WHAT YOU NEED TO DO ::
(a) In the railway history below, on what date was the line extended from West Kilbride to Fairlie?
(b) Continue the railway history below from its final sentence.

QUOTED PASSAGE ::
☆ ☆ ☆ ☆ ☆ ☆ ☆
A southward connection was made before 1856 from the Doura branch at Byrehill Junction towards Ayr at Dubbs Junction. An extensive iron works was established in the north-east quadrant of the Ayr and Doura lines where they crossed, rail served from both lines.

It was extended by the G&SWR from Ardrossan (Holm Junction) to West Kilbride in March 1878 for goods trains, and on 1 May 1878 for passengers. It made a triangular junction with the existing line at Ardrossan; the apex nearer the Pier was Castlehill Junction and that nearer West Kilbride was Parkhouse Junction. Passenger trains ran to Ardrossan and reversed there to continue to West Kilbride until South Beach station was opened in 1883.

The G&SWR further extended the line from West Kilbride to Fairlie on 1 June 1880, and from there to Fairlie Pier on 1 July 1882; finally the line was extended to Largs on 1 June 1885.

When the L&AR line was opened, at first it used the G&SWR Ardrossan Pier by running to "Ardrossan" (town) station, reversing there.

The Doura branch was closed some time between 1938 and 1956.

==Topography==
Locations in italic were not passenger stations. Stations in bold are open at the present day.

Kilwinning to Largs.

- Kilwinning; station on the Ayr main line;
- Dubbs Junction; junction from Ayr via Byrehill Junction;
- Ardeer; ironworks; later chemical works of Nobel Enterprises;
- Stevenston; the L&AR station was named Stevenston Moor Park;
- Saltcoats; the station was relocated to the west on 1 July 1858, and to a location between the two earlier sites in 1882; renamed Saltcoats Central from 1952 to 1965; the L&AR station was named Saltcoats North;
- Ardrossan, South Beach; opened 1 January 1883;
- Holm Junction; for Ardrossan Pier line;
- Parkhouse Junction; from Pier line;
- West Kilbride;
- Fairlie; renamed Fairlie Town 1953; then Fairlie High 1953; then Fairlie 1953;
- Fairlie Pier Junction;
- Largs.

Byrehill Junction to Dubbs Junction.

- Byrehill Junction; on line from Ayr;
- Blacklands Junction; from the Doura line;
- Longford Chemical Works; closed 1950s;
- Dubbs Junction; see above.

Ardrossan, Holm Junction, to Ardrossan Pier.
The line was shortened back at Ardrossan Pier on 15 June 1987.
☆ ☆ ☆ ☆ ☆ ☆ ☆
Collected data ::

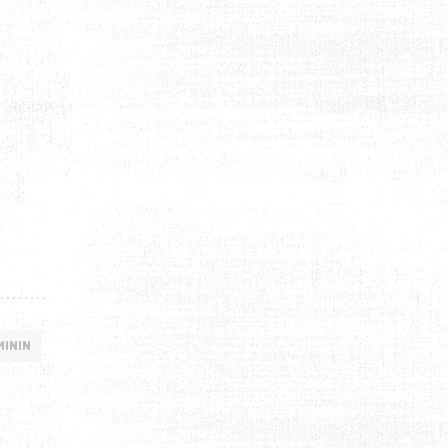
MININ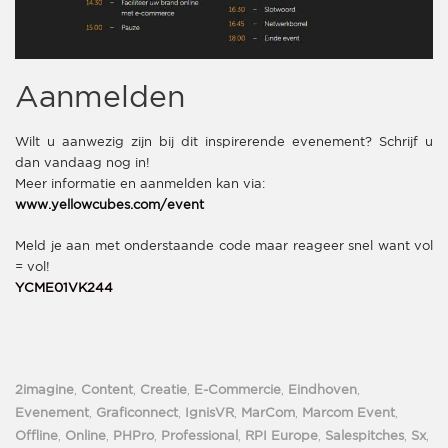
Aanmelden
Wilt u aanwezig zijn bij dit inspirerende evenement? Schrijf u
dan vandaag nog in!
Meer informatie en aanmelden kan via:
www.yellowcubes.com/event
Meld je aan met onderstaande code maar reageer snel want vol
= vol!
YCME01VK244
2imagine
,
Content
,
Creatie
,
E-Commercie
,
Eindhoven
,
Evenement
,
Graficonnect
,
IgnisVR
,
MarCom
,
Marcom Event
,
Offline
,
Online
,
PHPro
,
Professional
,
RPI Europe
,
Salespitches
,
Sx
,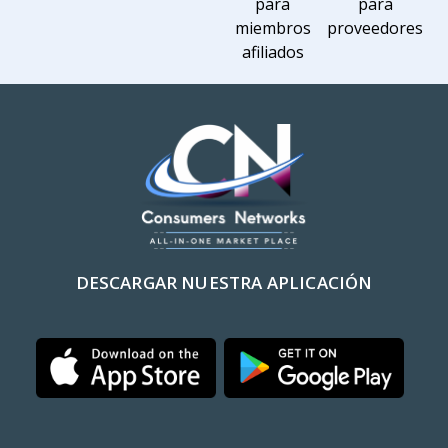
para
para
miembros
proveedores
afiliados
DESCARGAR NUESTRA APLICACIÓN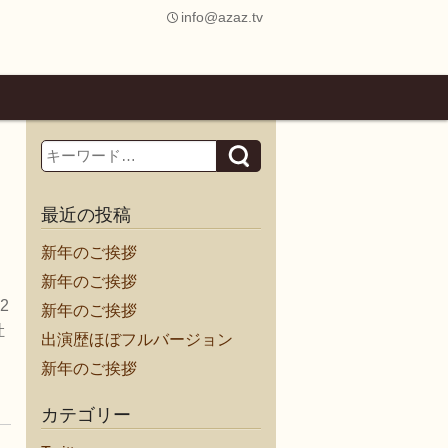
info@azaz.tv
Search
最近の投稿
新年のご挨拶
新年のご挨拶
2
新年のご挨拶
牡
出演歴ほぼフルバージョン
新年のご挨拶
カテゴリー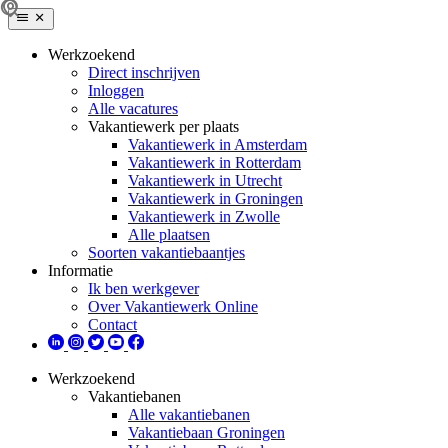
Werkzoekend
Direct inschrijven
Inloggen
Alle vacatures
Vakantiewerk per plaats
Vakantiewerk in Amsterdam
Vakantiewerk in Rotterdam
Vakantiewerk in Utrecht
Vakantiewerk in Groningen
Vakantiewerk in Zwolle
Alle plaatsen
Soorten vakantiebaantjes
Informatie
Ik ben werkgever
Over Vakantiewerk Online
Contact
Werkzoekend
Vakantiebanen
Alle vakantiebanen
Vakantiebaan Groningen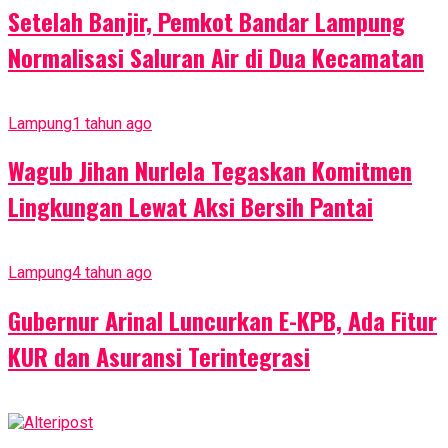
Setelah Banjir, Pemkot Bandar Lampung
Normalisasi Saluran Air di Dua Kecamatan
Lampung
1 tahun ago
Wagub Jihan Nurlela Tegaskan Komitmen
Lingkungan Lewat Aksi Bersih Pantai
Lampung
4 tahun ago
Gubernur Arinal Luncurkan E-KPB, Ada Fitur
KUR dan Asuransi Terintegrasi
☆ ☆ ☆ ☆ ☆ ☆ ☆
RESULTS OF THE EXERCISE ::
(a) 1 June 1880

(b)
- Holm Junction; see above;
- Castlehill Junction; from Parkhouse Junction;
- Ardrossan; renamed Ardrossan Town 1953; closed 1 January 1968; re-opened 19 January 1987;
- Ardrossan Harbour; opened 15 June 1987 (as relocation of Winton Pier);
- Ardrossan Pier; Winton Pier from 1909; closed 15 June 1987.

Ardrossan, Parkhouse Junction to Castlehill Junction.
Closed 30 September 1969.

- Parkhouse Junction; see above;
- Castlehill Junction; see above.

Fairlie Pier Branch.
Line closed to passengers 1 October 1971; part of the line is still in place to allow access to a Ministry of Defence facility in the area. It is referred to as Admiralty Siding but was shown as temporarily out of use as of 2014.

- Pier Junction;
- Fairlie Pier; closed 1 October 1971.

Note: the L&AR station at Ardrossan Harbour was called Ardrossan Pier at first, and then Montgomerie Pier from 1921. It was not used for passenger purposes during World War II. In 1947 a connection was made east of Stevenston enabling through running from Montgomerie Pier to the G&SWR line, and the L&AR line east of that point was closed then.

==Electrification==
The line was electrified and resignalled in 1986 as part the AyrLine electrification programme. Electric working commenced between Kilwinning and Ardrossan in November 1986, and was extended to Largs in January 1987. The passenger route from a point immediately south of Ardrossan South Beach to Largs was reduced to single track. The former Up Line was retained as a non-electrified "Up Freight Line", serving the facilities at the Hunterston Terminal, which are on both sides of the main line.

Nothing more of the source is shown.